* _Short exercise_: Could you return, unchanged, everything in the material below from the line containing "sub-region: Provincia de Almeria" down to and including its last line, with the pictures left out?

* _Records supplied_:
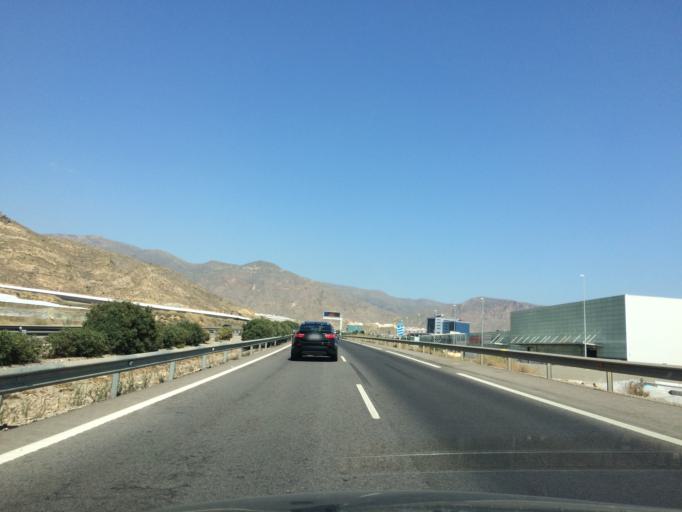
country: ES
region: Andalusia
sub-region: Provincia de Almeria
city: Aguadulce
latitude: 36.8153
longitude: -2.6047
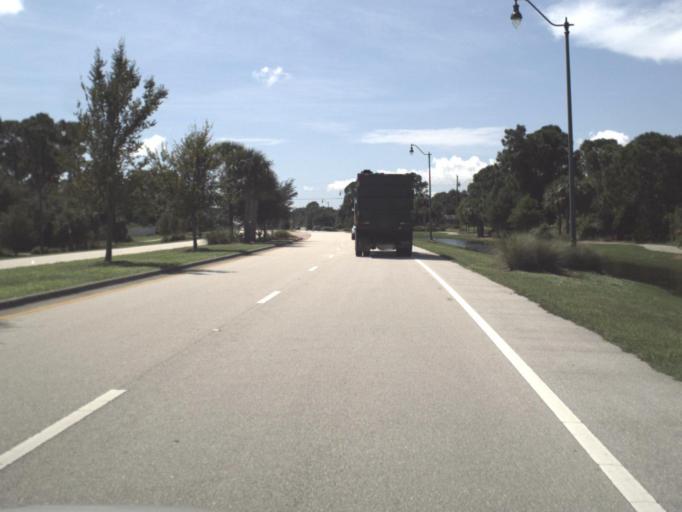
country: US
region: Florida
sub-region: Sarasota County
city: North Port
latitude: 27.0378
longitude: -82.1635
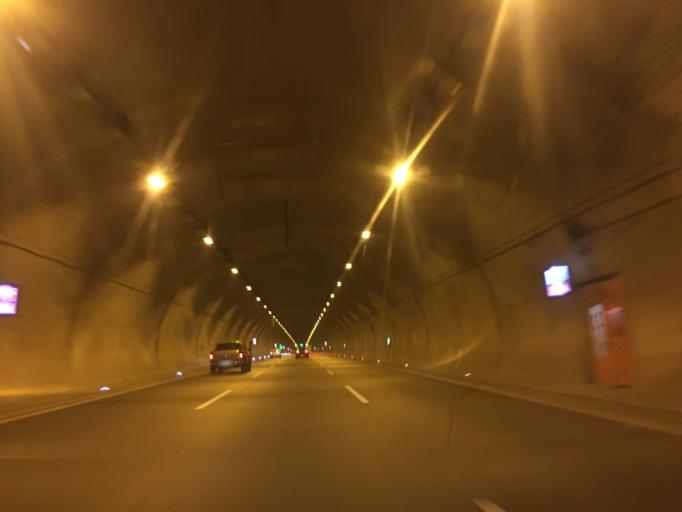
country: TR
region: Bursa
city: Demirtas
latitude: 40.3250
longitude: 29.0961
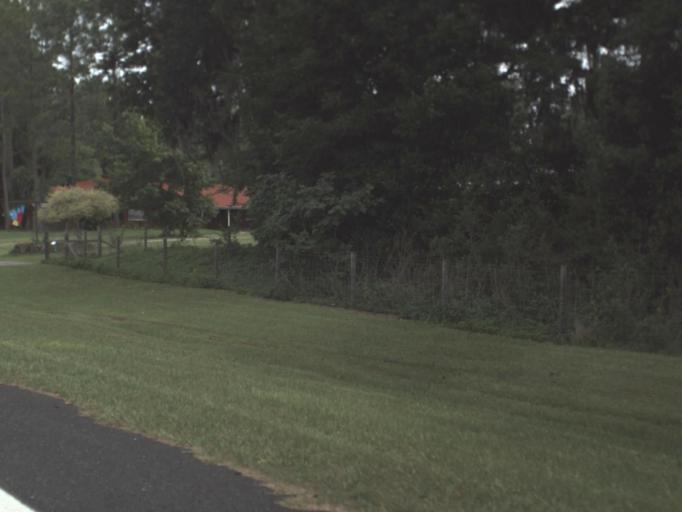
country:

* _Task solution_:
sub-region: Provincia de Almeria
city: Aguadulce
latitude: 36.8153
longitude: -2.6047
country: US
region: Florida
sub-region: Sarasota County
city: North Port
latitude: 27.0378
longitude: -82.1635
country: TR
region: Bursa
city: Demirtas
latitude: 40.3250
longitude: 29.0961
country:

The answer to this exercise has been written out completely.